In spite of putting up with driving long distances to catch flights, delays, cancellations, lost luggage, unfamiliar beds, strange food, going to bed and getting up at ungodly hours, and coups d’état in South America (no kidding!) I actually enjoyed getting out of Logroño to travel around the world.
So when Gerry Dawes, long time buddy from both the wine business and Pamplona asked me to join him and Basilio Izquierdo, a Rioja winemaker who was responsible for the wines from CVNE for many years, for a quick trip to Galicia to taste wines, I jumped. I needed to get out of Dodge for a few days.
I left three days after Gerry and Basilio because of a lecture I had to give at the local university, so I had all afternoon and evening on the road to myself to listen to the news, music and just think from the relative safety of a four-lane highway all the way from Logroño to Pontevedra. Not a single stop light for 750 clicks.
This in itself is a huge improvement over roads in Spain when I arrived in 1971, when going to Galicia, or for that matter, anywhere else in Spain, was an all-day trip on narrow two-lane roads and over snow-covered mountain passes choked with trucks and buses, making passing next to impossible.
To make a long story short, I arrived at the first winery, Gerardo Méndez, in Meaño in Rías Baixas at 8 PM. After tasting three wines, Do Ferreiro 2008, 2009 and Cepas Vellas 2007 at the winery, and Do Ferreiro 2006 with seafood at dinner I learned that these amazingly elegant, complex wines age beautifully, something that white wine drinkers would be wise to remember.
This message was reinforced the next morning at Palacio de Fefiñanes in Cambados where we tasted a tank sample of 2009, two 2008s, two 2006s including a wine aged for 30 months in a stainless steel tank before bottling, a 2005 aged the same way, a 2003 and a 1999. These wines totally blew me away, especially the older vintages with their aromas of honey, peach and apricots and their long, elegant, unctuous finish.
Late in the morning we drove to Ribadavia, near Orense, to taste wines from Ribeiro. Our first stop was at Adega Manuel Formigo in Beade, a colleteiro (‘cosechero’ in Galician). Manuel prepared a tasting of base wines as well as the finished blends.
While approaching Ribeiro, my mind went back 35 years to the seafood restaurants in Madrid, where cheap, extremely acidic red and white wines from this region were served in small white bowls. They were totally forgettable.
It was evident that I had some catching up to do.
Ribeiro whites today are usually blends of treixadura grapes, with some godello, albariño, loureiro, torrontés, albilla and even palomino. However, treixadura and godello seemed to dominate in the wineries we visited.
These two varieties complement each other very well. Treixadura is very aromatic, reminding me of licorice, citrus fruit and pineapple, with an undistinguished palate but zingy acidity.
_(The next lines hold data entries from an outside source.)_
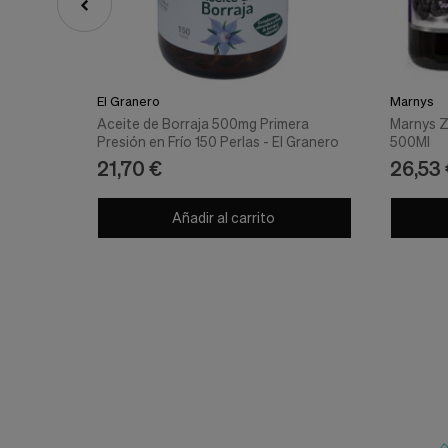
El Granero
Marnys
Aceite de Borraja 500mg Primera
Marnys Z
Presión en Frío 150 Perlas - El Granero
500Ml
21,70 €
26,53
Añadir al carrito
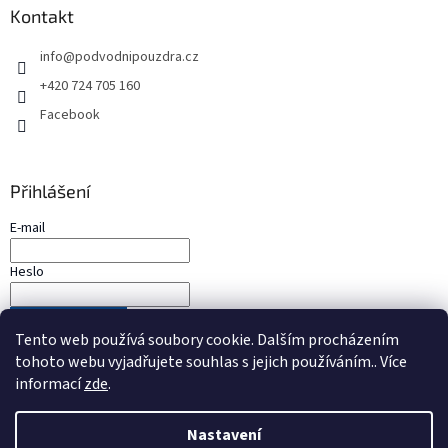
Kontakt
info
@
podvodnipouzdra.cz
+420 724 705 160
Facebook
Přihlášení
E-mail
Heslo
PŘIHLÁSIT SE
Tento web používá soubory cookie. Dalším procházením
Nová registrace
Zapomenuté heslo
tohoto webu vyjadřujete souhlas s jejich používáním.. Více
informací
zde
.
Nastavení
Vytvořil Shoptet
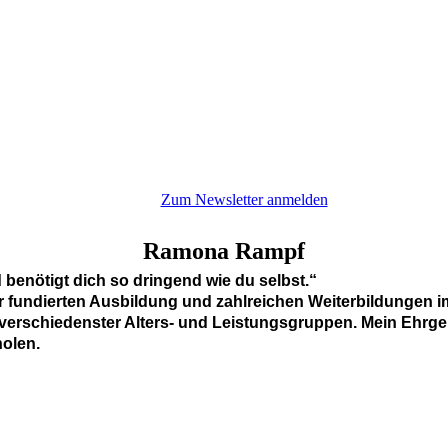
Zum Newsletter anmelden
Ramona
Rampf
 benötigt dich so dringend wie du selbst.“
er fundierten Ausbildung und zahlreichen Weiterbildungen 
 verschiedenster Alters- und Leistungsgruppen. Mein Ehrgei
holen.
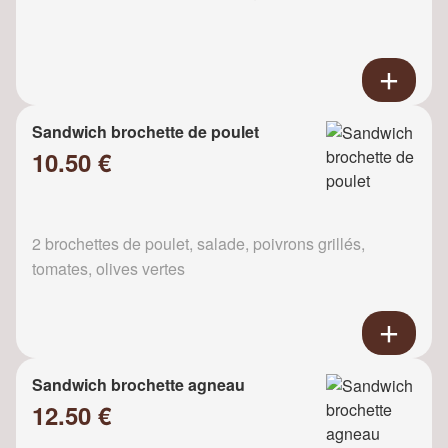
Sandwich brochette de poulet
10.50 €
2 brochettes de poulet, salade, poivrons grillés,
tomates, olives vertes
Sandwich brochette agneau
12.50 €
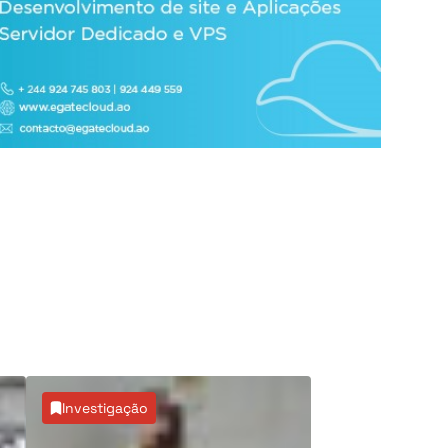
Investigação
On the other hand, godello isn’t as aromatic but adds depth and length in the mouth.
Our next stop was to Adega Emilio Rojo, a 15 minute drive up a mountain. Gerry told me that Emilio was considered the ‘bad boy’ of Ribeiro, and his sense of humor and impish grin seemed to back this up, but the two tank samples of 2009 we tasted were anything but bad. In spite of not being ready for bottling, both wines showed a herbal, floral nose, vibrant acidity and elegance.
That night we slept in a country inn that was also a winery, Casal de Arman, outside Ribadavia. We asked the owner to let us taste his wines in tank and they, too, were excellent.
I’m glad I took the time to visit Rías Baixas and Ribeiro. I was already pretty familiar with Rías, but Ribeiro was a pleasant surprise. Rías Baixas wines are widely available but Ribeiro takes a little more time to find. Ask your local wine shop if any are available. You won’t regret it!